道の脇から元気よく飛んで来た幼い声に出鼻を挫かれてしまう。
私が驚きに身を竦める間もなく、あだ名で呼ばれた人は小学生くらいの子達に囲まれ、腰に抱きつかれたり、腕を引っ張られたりしている。
なかなか力一杯ぶつかって来られている人気者はちらとも顔を顰めず破顔して、飛び付かれた際の衝撃にはおっ、と嬉しそうですらある声を転がし、指や左手を握って引き落とさんとする小さな両の掌を払う所か丈に合わせ屈んであげているので、私は思い切りおののいた。彼の人柄の良さは年齢性別関係なしに発揮されるようだ。
半歩、つい後退すれば、一点のみに集中した所為で狭まっていた視界が開け、緑色の金網とその奥に広がるアスレチックや手作りのテニスコートが確認出来た。歩きながら話している内に、音に聞く六角予備軍の子達の練習兼遊び場の近くまで辿り着いていたのだ。

「ねえサエちゃん! わたしと遊んで?」
「えーテニスしようよ! おれドロップショット上手くなったんだぜ!」
「じゃあ僕とはワンゲームマッチ!」
「バネちゃんとダビデは一緒じゃないの?」

矢継ぎ早に飛び交う賑々しさについていけない私と反対に、佐伯くんは例の笑顔で事も無げに応じる。

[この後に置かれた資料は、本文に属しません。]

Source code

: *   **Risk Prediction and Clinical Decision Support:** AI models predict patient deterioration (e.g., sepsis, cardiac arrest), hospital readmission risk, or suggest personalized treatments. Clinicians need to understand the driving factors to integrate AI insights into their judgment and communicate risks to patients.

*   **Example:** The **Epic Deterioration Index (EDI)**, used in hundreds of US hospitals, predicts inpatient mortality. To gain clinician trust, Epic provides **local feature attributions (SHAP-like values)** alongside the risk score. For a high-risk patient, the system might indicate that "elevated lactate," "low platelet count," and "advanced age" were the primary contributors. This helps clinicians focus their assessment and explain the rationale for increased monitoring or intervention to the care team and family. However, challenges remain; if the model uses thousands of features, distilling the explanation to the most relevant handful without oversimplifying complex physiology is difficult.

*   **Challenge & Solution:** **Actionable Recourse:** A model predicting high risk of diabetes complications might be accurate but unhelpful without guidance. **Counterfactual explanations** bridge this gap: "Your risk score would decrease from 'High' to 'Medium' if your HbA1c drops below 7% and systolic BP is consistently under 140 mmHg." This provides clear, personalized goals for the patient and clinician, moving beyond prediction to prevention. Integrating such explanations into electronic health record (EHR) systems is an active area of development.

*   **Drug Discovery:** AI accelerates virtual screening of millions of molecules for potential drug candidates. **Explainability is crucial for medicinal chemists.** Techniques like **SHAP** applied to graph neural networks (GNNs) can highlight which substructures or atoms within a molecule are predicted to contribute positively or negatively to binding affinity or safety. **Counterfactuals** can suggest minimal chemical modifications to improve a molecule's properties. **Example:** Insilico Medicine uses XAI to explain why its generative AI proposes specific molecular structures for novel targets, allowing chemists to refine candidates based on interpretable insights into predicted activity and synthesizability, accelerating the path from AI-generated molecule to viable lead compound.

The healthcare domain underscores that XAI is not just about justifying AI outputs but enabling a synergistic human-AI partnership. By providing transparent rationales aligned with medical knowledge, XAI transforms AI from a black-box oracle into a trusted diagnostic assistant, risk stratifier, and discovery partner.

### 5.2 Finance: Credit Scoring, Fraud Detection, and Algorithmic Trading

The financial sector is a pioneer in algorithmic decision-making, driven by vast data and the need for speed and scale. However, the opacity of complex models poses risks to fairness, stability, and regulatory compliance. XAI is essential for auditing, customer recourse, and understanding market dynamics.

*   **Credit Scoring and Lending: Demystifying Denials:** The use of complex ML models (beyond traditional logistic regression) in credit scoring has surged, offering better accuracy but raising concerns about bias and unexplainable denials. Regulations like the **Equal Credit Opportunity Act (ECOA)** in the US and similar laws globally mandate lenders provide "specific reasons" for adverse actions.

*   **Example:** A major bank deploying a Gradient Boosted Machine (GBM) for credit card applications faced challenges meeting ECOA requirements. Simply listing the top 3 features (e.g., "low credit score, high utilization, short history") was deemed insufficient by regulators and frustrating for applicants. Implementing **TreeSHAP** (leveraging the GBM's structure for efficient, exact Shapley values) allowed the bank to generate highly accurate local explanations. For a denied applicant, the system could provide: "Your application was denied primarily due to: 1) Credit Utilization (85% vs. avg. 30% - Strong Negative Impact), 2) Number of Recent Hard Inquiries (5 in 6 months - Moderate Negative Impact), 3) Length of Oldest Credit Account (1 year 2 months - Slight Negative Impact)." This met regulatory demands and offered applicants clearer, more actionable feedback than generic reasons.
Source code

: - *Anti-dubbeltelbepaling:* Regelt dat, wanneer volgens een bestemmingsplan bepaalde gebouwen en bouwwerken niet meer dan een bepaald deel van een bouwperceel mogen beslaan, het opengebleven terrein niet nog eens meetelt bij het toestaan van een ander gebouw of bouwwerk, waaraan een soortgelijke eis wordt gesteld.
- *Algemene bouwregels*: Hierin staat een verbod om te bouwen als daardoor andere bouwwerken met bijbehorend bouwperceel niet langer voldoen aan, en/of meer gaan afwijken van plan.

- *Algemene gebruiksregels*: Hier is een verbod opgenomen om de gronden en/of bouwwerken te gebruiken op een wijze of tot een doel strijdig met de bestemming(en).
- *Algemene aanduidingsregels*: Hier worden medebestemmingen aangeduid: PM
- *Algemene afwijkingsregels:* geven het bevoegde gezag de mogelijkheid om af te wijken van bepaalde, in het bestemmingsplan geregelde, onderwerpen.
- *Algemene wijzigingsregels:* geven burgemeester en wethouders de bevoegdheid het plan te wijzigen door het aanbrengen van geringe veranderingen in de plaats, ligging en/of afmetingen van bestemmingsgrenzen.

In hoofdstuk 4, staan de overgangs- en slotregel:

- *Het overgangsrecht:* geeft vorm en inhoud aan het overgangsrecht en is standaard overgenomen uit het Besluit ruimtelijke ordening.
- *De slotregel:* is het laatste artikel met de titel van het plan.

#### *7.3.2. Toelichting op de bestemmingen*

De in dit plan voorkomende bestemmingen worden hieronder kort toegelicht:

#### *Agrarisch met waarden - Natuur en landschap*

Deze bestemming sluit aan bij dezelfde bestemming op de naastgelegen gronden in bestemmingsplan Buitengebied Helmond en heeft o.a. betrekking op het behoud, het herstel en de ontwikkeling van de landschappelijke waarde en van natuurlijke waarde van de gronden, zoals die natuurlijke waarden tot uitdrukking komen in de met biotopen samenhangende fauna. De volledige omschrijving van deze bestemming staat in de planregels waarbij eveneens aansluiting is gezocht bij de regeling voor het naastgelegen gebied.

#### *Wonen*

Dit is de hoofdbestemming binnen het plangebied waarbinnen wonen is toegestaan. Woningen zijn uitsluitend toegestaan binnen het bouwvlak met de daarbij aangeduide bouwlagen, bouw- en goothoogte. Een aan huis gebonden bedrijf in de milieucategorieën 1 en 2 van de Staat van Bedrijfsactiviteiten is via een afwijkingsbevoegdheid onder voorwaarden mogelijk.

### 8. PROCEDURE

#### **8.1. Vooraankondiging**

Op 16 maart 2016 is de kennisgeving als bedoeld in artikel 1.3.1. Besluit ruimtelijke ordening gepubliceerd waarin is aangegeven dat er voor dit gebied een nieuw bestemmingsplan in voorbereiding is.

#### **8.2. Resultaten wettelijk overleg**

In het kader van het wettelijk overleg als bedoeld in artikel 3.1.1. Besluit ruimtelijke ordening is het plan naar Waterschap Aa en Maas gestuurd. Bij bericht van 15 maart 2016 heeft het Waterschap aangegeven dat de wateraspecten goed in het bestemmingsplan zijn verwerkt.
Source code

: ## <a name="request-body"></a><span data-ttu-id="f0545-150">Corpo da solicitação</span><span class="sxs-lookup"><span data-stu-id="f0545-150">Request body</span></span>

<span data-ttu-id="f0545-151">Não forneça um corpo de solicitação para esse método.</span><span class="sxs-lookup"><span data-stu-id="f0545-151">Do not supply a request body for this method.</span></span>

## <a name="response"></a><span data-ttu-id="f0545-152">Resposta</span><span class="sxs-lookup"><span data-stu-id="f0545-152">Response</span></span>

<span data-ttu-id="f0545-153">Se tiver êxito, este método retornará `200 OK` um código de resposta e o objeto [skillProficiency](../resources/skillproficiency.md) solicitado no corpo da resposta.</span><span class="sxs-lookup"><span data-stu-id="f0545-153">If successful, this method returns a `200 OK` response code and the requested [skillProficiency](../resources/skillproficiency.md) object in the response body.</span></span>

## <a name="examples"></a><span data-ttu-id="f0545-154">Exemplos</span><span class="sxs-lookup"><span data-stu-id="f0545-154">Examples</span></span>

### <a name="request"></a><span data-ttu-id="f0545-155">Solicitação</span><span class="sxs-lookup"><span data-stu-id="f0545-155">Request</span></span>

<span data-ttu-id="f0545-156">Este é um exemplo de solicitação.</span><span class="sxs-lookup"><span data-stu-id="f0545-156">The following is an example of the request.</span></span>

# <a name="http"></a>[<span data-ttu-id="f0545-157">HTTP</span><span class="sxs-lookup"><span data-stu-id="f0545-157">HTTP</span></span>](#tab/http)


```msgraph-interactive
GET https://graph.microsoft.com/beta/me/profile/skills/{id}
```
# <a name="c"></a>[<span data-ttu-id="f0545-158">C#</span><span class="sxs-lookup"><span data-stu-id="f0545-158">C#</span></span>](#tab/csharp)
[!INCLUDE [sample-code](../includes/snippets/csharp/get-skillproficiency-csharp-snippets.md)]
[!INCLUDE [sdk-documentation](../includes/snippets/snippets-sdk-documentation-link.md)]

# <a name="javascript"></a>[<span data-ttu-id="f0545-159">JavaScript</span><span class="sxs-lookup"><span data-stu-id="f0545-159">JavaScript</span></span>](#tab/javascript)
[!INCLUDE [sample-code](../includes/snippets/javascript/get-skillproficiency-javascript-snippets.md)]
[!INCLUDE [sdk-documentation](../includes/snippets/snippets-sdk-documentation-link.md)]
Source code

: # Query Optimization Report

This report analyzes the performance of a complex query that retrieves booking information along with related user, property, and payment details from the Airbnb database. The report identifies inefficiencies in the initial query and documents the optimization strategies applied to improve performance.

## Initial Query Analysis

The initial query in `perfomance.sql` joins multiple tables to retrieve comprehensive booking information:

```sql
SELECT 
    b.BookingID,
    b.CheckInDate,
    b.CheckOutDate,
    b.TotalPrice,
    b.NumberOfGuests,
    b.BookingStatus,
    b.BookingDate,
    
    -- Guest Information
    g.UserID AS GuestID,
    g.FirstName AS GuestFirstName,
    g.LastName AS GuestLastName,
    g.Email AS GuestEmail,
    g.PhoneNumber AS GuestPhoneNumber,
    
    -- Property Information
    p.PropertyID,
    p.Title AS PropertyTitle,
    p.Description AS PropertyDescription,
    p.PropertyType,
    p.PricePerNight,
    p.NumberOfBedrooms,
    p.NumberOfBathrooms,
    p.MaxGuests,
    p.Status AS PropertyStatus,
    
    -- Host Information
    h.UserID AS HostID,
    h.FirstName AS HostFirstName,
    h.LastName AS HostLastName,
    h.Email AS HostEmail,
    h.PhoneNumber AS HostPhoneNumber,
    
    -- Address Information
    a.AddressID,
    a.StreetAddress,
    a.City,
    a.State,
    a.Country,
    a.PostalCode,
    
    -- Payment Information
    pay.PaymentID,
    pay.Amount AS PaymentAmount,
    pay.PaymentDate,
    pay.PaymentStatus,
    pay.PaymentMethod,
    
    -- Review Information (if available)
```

「そうだな、俺も久しぶりに遊びたいし。上達したショットも見てやって、テニスしたいんだけどさ。今日はラケット持ってないんだよ」
「えーなんだよ、それってサボりだ!」
「アハハ、ごめんごめん! 俺とバネと……あーダビデはちょっと違うか、三年の奴らは今勉強を頑張んなくちゃいけなくってね」
「つまんないー! いつになったらテニスできんの?」
「年が明けて、春が近くなったら……かな」
「そんなにいっぱい勉強しなきゃだめなの、サエちゃんたち?」
「ぞっとするだろ? でも皆いつかは俺達みたいになるんだぞ」

嫌だ、なりたくない、テニスだけしてたい、方々で巻き起こる抗議めいた叫びの中、

「あっちっげえ、遊ぶより先にあるじゃん! ねえサエさん大変なんだよ!」

小学校高学年と思しき男の子が場を断ち切り、訴えを受けた側は心持ち居住まいを正して復唱した。

「大変?」
「そうなの、あのね…おうちわかんなくなっちゃった子がいてね」
「きっと転校して来たばっかなんだと思うんだけどさー」
「色々聞いてみても答えてくんねーんだ!」

言うが早いか、こっちこっち、口々に話し蜘蛛の子を散らすよう駆けて行ってしまう。呆気に取られたあげく、彼らと生きている時間の速度が違うのではと真面目に考えた私は更に出遅れた。
一歩分、底を擦ったスニーカーがすぐ傍で翻る。

「あ、。あのさ……」
「うん行こ、きっと迷子だよね? 話聞いてみようよ」
「ありがとう」

佐伯くんにお礼を言われるのは何かおかしい気もしたが、間髪入れず心から感謝しますといった嘘のない笑顔を貰うと、謙遜ならばともかく固辞する事は難しい。
全然いいよ、簡潔に答え金網で織られた扉をくぐり抜けた。